# 722K: How do I disable SD duplicates of locals?



## arxaw (Jul 13, 2003)

In the past on my 722K DVR with OTA module, I could direct-enter a local channel and it would take me to the OTA HD channel. For example, to view local channel KSPR-HD OTA 33-1, I would enter *33* on the remote and it would take me to *33-1*. For some reason, now when I enter *33*, the 722 now tunes to sat channel *33-0* in standard def.

How can I force the box to start ignoring the crappy SD locals again?

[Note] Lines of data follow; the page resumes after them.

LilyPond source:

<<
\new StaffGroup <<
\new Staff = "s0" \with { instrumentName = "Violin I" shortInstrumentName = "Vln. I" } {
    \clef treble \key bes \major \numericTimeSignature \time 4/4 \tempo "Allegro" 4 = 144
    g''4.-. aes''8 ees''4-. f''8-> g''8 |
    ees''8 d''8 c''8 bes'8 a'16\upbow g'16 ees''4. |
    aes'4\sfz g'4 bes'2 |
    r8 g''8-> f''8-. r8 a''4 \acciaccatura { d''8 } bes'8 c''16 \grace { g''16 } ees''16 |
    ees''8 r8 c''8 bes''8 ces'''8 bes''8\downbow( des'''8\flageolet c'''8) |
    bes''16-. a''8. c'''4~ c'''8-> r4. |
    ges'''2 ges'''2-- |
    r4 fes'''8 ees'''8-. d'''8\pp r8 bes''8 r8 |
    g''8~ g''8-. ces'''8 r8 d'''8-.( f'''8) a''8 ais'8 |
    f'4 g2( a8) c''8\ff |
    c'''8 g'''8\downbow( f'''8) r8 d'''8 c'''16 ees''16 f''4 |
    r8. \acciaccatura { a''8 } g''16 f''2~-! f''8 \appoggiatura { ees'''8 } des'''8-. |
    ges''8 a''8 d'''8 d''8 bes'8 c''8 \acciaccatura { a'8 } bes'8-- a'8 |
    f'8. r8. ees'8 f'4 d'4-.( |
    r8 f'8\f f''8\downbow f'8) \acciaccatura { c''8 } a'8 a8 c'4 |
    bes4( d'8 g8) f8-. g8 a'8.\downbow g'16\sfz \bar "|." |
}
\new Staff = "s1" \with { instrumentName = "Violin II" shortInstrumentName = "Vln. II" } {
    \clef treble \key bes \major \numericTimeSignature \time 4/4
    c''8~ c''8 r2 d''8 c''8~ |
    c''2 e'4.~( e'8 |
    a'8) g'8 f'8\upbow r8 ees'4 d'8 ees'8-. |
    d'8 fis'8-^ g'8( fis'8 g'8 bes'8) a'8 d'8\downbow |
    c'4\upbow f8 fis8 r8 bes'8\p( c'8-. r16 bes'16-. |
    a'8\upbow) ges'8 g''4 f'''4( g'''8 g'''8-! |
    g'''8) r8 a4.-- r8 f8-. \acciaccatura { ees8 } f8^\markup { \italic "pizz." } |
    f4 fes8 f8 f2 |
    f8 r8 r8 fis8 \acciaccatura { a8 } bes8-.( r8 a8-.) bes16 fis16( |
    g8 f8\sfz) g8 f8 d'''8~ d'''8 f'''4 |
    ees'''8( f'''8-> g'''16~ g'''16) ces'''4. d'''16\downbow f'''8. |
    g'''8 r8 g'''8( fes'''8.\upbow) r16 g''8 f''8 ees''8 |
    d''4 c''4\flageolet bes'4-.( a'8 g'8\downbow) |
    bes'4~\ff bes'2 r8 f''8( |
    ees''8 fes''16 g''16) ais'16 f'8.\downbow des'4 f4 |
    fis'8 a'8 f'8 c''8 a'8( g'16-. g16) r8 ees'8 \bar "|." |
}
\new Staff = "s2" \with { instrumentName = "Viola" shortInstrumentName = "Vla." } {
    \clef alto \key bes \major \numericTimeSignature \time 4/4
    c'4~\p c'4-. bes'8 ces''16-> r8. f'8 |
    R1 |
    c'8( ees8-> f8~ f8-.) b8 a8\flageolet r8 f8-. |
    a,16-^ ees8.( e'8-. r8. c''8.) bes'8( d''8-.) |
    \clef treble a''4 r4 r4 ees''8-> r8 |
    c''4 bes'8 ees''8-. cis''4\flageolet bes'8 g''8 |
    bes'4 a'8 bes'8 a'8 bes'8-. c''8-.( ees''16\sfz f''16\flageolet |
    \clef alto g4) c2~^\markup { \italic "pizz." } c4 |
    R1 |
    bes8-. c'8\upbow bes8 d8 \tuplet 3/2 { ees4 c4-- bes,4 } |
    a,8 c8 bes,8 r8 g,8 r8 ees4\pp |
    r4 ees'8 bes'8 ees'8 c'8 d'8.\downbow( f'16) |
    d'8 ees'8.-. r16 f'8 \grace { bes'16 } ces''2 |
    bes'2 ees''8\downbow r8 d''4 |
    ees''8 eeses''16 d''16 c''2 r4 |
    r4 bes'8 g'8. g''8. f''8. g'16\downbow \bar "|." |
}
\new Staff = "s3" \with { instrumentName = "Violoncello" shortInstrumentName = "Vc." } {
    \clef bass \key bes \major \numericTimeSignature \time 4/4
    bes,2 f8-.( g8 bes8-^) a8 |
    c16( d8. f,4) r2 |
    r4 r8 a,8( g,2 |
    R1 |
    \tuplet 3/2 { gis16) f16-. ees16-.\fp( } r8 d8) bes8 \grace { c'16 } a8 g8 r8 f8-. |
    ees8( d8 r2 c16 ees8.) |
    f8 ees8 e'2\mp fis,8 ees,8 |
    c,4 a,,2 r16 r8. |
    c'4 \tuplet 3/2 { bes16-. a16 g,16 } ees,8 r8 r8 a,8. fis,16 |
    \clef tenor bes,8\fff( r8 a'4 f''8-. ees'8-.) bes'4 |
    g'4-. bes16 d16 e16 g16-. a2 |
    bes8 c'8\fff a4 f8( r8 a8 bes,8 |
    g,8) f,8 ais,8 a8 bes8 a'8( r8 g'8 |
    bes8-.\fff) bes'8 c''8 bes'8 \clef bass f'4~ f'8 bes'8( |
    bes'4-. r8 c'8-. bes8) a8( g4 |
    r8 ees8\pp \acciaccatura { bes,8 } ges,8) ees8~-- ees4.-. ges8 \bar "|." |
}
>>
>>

My location cannot see the Eastern Arc. so I cannot get the HD locals via satellite. The only reason I subscribe to the locals is to get the guide.

thanks.


----------



## olguy (Jan 9, 2006)

I think if you click 033 the 722K will insert the - and then you click on 1. At least that's how I do it on a 922.


----------



## jsk (Dec 27, 2006)

Have you tried locking out (Menu-5-2) 33-0?


----------



## arxaw (Jul 13, 2003)

jsk,
That worked. Thanks.
There used to be a simpler way to do this, though.... 

@olguy,
Your method did not work on the 722. Don't know why they didn't put a *-* on these remotes.


----------



## scooper (Apr 22, 2002)

Just enter it like "03301" and you should get it. I have some Dish DTV PALs (CECBs) and that's how they enter.


----------



## arxaw (Jul 13, 2003)

scooper, 
jsk's method worked. And I only have to enter 1 or 2 digits for local channels, not a whole string.

It's ridiculous that Dish doesn't put a *-* on the remote number pad.


----------